**Material for the task:**

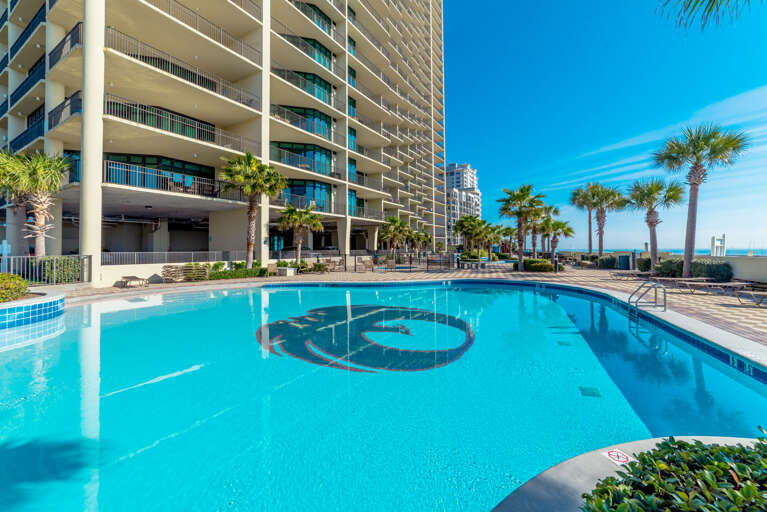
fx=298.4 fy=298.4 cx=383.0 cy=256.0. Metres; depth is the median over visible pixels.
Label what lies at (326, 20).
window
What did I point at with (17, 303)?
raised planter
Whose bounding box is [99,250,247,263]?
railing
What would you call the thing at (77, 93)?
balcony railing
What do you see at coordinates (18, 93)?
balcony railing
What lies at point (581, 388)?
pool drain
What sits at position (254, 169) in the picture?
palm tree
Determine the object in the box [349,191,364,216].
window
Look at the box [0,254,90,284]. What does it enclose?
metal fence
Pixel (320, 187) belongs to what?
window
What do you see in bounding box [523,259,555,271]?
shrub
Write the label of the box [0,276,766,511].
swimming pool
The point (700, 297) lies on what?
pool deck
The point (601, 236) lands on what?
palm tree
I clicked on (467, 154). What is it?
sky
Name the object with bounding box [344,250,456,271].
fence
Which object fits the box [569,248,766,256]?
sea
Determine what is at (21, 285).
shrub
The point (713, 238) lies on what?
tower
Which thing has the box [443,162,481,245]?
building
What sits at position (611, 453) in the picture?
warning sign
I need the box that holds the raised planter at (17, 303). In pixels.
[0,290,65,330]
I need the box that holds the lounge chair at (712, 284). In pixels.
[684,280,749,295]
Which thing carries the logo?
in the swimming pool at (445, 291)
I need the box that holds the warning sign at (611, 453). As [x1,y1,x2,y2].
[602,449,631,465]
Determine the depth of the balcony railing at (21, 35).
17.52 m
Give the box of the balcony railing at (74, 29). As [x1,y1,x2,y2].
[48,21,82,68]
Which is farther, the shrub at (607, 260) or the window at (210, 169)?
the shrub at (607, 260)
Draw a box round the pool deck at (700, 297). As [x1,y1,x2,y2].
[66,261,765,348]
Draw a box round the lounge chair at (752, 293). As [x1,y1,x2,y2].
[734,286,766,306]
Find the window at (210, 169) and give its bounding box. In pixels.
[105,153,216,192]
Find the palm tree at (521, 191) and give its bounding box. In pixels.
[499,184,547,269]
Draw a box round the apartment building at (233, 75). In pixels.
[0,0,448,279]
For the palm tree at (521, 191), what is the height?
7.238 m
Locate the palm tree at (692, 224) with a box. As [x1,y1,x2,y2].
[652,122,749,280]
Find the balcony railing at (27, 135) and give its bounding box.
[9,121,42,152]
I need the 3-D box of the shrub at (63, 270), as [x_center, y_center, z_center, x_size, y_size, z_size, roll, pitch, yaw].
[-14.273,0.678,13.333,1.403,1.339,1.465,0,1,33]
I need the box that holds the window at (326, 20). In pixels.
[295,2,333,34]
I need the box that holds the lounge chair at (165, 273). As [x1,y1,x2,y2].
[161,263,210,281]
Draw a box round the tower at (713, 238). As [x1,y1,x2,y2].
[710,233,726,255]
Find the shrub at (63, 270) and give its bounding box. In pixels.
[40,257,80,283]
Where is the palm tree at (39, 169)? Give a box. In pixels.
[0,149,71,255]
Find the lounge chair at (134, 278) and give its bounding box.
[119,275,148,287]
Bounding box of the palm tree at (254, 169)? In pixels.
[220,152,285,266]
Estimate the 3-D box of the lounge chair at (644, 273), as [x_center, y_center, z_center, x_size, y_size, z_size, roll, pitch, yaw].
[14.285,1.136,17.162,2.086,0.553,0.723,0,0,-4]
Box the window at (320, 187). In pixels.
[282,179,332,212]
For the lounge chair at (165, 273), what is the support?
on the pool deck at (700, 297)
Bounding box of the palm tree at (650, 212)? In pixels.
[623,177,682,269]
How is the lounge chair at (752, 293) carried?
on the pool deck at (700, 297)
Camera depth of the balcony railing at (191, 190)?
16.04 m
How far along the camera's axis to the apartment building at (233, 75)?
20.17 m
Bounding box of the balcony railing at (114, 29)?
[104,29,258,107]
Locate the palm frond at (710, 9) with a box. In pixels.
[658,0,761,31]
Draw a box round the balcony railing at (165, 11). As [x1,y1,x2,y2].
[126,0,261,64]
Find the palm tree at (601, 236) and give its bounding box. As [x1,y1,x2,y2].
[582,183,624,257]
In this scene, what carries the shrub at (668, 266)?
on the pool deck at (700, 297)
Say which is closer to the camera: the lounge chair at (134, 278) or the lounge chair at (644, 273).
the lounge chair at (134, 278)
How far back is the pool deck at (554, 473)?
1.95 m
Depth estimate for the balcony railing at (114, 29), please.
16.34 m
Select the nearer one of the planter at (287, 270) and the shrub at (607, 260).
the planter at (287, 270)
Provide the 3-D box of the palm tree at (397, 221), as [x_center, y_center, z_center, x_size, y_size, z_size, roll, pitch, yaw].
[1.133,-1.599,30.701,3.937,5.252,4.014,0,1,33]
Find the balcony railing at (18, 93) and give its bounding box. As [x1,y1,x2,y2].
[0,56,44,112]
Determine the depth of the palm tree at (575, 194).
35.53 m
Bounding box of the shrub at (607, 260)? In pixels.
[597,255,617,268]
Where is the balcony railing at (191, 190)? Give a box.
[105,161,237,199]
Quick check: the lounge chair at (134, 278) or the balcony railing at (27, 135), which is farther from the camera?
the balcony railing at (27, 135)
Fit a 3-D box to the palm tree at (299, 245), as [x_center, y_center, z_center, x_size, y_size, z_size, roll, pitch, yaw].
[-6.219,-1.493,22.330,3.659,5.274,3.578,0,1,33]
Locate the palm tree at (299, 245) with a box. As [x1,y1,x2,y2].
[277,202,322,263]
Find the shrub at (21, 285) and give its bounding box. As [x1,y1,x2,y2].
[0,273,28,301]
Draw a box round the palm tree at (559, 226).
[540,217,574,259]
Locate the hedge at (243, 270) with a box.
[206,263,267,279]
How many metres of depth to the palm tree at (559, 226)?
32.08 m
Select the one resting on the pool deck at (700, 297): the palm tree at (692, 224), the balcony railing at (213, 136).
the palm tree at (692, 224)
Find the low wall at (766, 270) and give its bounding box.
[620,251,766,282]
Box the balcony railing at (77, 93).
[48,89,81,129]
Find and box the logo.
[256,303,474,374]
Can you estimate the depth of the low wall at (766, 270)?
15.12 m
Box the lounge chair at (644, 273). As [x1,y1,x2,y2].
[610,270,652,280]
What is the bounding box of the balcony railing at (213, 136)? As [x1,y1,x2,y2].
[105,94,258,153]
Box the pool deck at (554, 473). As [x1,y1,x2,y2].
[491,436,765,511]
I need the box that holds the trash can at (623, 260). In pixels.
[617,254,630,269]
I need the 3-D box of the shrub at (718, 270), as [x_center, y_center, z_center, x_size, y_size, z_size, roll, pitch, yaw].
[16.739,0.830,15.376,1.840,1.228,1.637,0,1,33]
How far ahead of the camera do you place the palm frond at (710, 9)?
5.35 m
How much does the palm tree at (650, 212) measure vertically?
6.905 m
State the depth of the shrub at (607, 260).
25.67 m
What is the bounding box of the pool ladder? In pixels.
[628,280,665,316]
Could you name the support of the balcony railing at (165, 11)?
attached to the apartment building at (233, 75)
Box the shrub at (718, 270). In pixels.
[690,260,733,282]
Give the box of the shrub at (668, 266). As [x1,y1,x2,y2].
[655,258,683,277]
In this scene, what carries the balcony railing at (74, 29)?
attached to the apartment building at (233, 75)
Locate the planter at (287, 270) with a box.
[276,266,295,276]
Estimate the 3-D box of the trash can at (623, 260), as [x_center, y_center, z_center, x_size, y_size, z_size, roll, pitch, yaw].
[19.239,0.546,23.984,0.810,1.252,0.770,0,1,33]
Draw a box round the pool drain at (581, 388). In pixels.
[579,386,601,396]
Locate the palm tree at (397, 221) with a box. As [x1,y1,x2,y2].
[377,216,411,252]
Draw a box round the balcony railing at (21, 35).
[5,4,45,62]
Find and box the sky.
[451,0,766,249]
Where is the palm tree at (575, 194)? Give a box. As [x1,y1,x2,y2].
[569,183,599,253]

---

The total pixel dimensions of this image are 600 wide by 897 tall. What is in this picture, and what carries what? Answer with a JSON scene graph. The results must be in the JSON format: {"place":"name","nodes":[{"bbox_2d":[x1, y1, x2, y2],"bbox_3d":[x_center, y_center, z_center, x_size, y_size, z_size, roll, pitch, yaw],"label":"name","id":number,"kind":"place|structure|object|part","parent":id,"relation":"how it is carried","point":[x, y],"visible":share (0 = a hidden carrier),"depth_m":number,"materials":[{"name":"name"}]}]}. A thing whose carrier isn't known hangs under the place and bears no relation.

**Work request:**
Filter the entries down to the lines with the word "visible" in them, and copy those lines.

**Written response:**
fx=298.4 fy=298.4 cx=383.0 cy=256.0. Metres; depth is the median over visible pixels.
The total pixel dimensions of this image are 600 wide by 897 tall. What is in this picture, and what carries what? Answer with a JSON scene graph. The results must be in the JSON format: {"place":"name","nodes":[{"bbox_2d":[x1, y1, x2, y2],"bbox_3d":[x_center, y_center, z_center, x_size, y_size, z_size, roll, pitch, yaw],"label":"name","id":number,"kind":"place|structure|object|part","parent":id,"relation":"how it is carried","point":[x, y],"visible":share (0 = a hidden carrier),"depth_m":number,"materials":[{"name":"name"}]}]}. A thing whose carrier isn't known hangs under the place and bears no relation.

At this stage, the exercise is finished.